6. Thermo Fisher Scientific Inc. (NYSE:TMO)
Number of Hedge Fund Holders: 94
Thermo Fisher Scientific Inc. (NYSE:TMO) offers analytical instruments, specialty diagnostics, and laboratory products and services to the biotechnology, pharmaceutical, and healthcare industries worldwide. In Q3 2021, Renaissance Technologies chose to drop its $31 million stake in Thermo Fisher Scientific Inc. (NYSE:TMO) entirely.
In its Q4 earnings report published on February 2, Thermo Fisher Scientific Inc. (NYSE:TMO) posted an EPS of $6.54, exceeding estimates by $1.27. The company’s revenue for the quarter came in at $10.70 billion, outperforming estimates by $1.45 billion.
On November 4, Thermo Fisher Scientific Inc. (NYSE:TMO) declared a quarterly dividend of $0.26 per share, in line with previous. The dividend was paid on January 14, to shareholders of record on December 15.
Wells Fargo analyst Dan Leonard lowered the price target on Thermo Fisher Scientific Inc. (NYSE:TMO) to $605 from $700 since he believes post-pandemic expectations are too high. He kept an Equal Weight rating on the shares on February 3.
Of the 94 hedge funds that were bullish on Thermo Fisher Scientific Inc. (NYSE:TMO) in Q3 2021, Fisher Asset Management was the leading stakeholder of the company, with more than 2 million shares worth $1.14 billion.
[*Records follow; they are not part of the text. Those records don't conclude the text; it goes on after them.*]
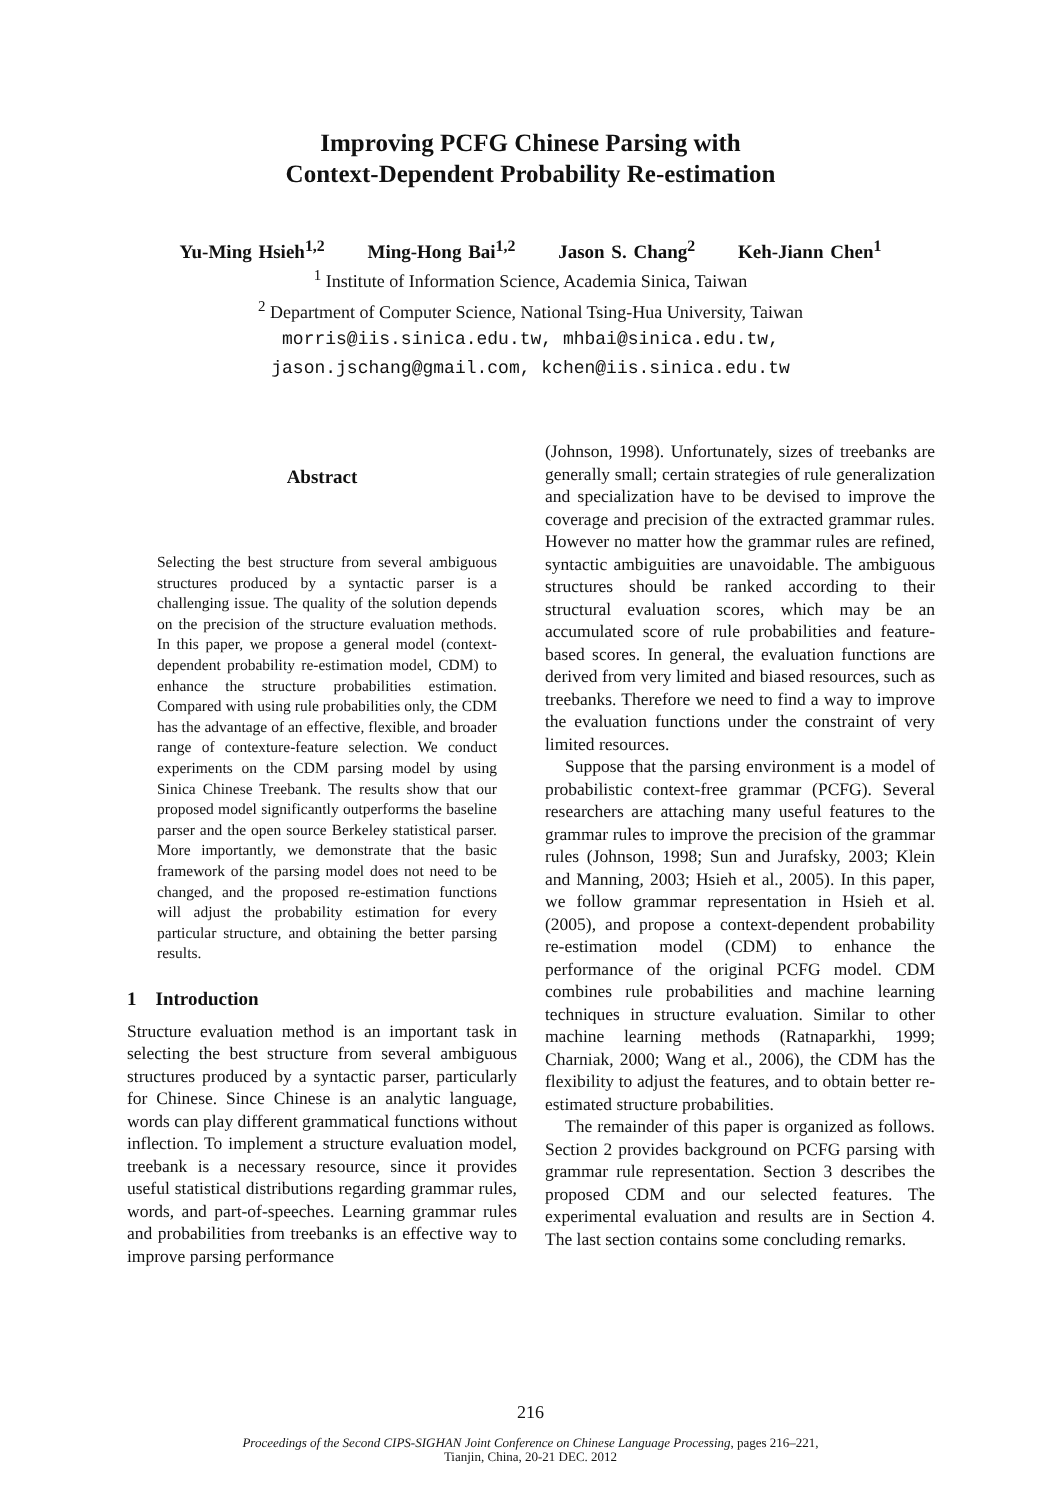Improving PCFG Chinese Parsing with
Context-Dependent Probability Re-estimation
Yu-Ming Hsieh<sup>1,2</sup> Ming-Hong Bai<sup>1,2</sup> Jason S. Chang<sup>2</sup> Keh-Jiann Chen<sup>1</sup>
<sup>1</sup> Institute of Information Science, Academia Sinica, Taiwan
<sup>2</sup> Department of Computer Science, National Tsing-Hua University, Taiwan
morris@iis.sinica.edu.tw, mhbai@sinica.edu.tw,
jason.jschang@gmail.com, kchen@iis.sinica.edu.tw
Abstract
Selecting the best structure from several ambiguous structures produced by a syntactic parser is a challenging issue. The quality of the solution depends on the precision of the structure evaluation methods. In this paper, we propose a general model (context-dependent probability re-estimation model, CDM) to enhance the structure probabilities estimation. Compared with using rule probabilities only, the CDM has the advantage of an effective, flexible, and broader range of contexture-feature selection. We conduct experiments on the CDM parsing model by using Sinica Chinese Treebank. The results show that our proposed model significantly outperforms the baseline parser and the open source Berkeley statistical parser. More importantly, we demonstrate that the basic framework of the parsing model does not need to be changed, and the proposed re-estimation functions will adjust the probability estimation for every particular structure, and obtaining the better parsing results.
1 Introduction
Structure evaluation method is an important task in selecting the best structure from several ambiguous structures produced by a syntactic parser, particularly for Chinese. Since Chinese is an analytic language, words can play different grammatical functions without inflection. To implement a structure evaluation model, treebank is a necessary resource, since it provides useful statistical distributions regarding grammar rules, words, and part-of-speeches. Learning grammar rules and probabilities from treebanks is an effective way to improve parsing performance
(Johnson, 1998). Unfortunately, sizes of treebanks are generally small; certain strategies of rule generalization and specialization have to be devised to improve the coverage and precision of the extracted grammar rules. However no matter how the grammar rules are refined, syntactic ambiguities are unavoidable. The ambiguous structures should be ranked according to their structural evaluation scores, which may be an accumulated score of rule probabilities and feature-based scores. In general, the evaluation functions are derived from very limited and biased resources, such as treebanks. Therefore we need to find a way to improve the evaluation functions under the constraint of very limited resources.
Suppose that the parsing environment is a model of probabilistic context-free grammar (PCFG). Several researchers are attaching many useful features to the grammar rules to improve the precision of the grammar rules (Johnson, 1998; Sun and Jurafsky, 2003; Klein and Manning, 2003; Hsieh et al., 2005). In this paper, we follow grammar representation in Hsieh et al. (2005), and propose a context-dependent probability re-estimation model (CDM) to enhance the performance of the original PCFG model. CDM combines rule probabilities and machine learning techniques in structure evaluation. Similar to other machine learning methods (Ratnaparkhi, 1999; Charniak, 2000; Wang et al., 2006), the CDM has the flexibility to adjust the features, and to obtain better re-estimated structure probabilities.
The remainder of this paper is organized as follows. Section 2 provides background on PCFG parsing with grammar rule representation. Section 3 describes the proposed CDM and our selected features. The experimental evaluation and results are in Section 4. The last section contains some concluding remarks.
216
Proceedings of the Second CIPS-SIGHAN Joint Conference on Chinese Language Processing, pages 216–221,
Tianjin, China, 20-21 DEC. 2012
Renaissance Technologies discarded its Thermo Fisher Scientific Inc. (NYSE:TMO) stake, but the fund held significant positions in Tesla, Inc. (NASDAQ:TSLA), Microsoft Corporation (NASDAQ:MSFT), and Zoom Video Communications, Inc. (NASDAQ:ZM) during the third quarter.
“Included in these adjustments, in early July 2021, we divested our remaining small investment in Thermo Fisher Scientific (Thermo Fisher), the world leader in the provision of equipment, consumables, and services to the Life Sciences industry. Thermo Fisher has benefited from elevated demand for its products and services associated with COVID-19 and we sold our residual investment at a gain of more than 70% compared to our average investment cost. Thermo Fisher subsequently held an Investor Day and positively surprised many people, including us, with very strong medium-term growth targets, notwithstanding a headwind from normalization of COVID-19-related business. Thermo Fisher is a high-quality business and remains on our ‘Bench’ for potential reinvestment.”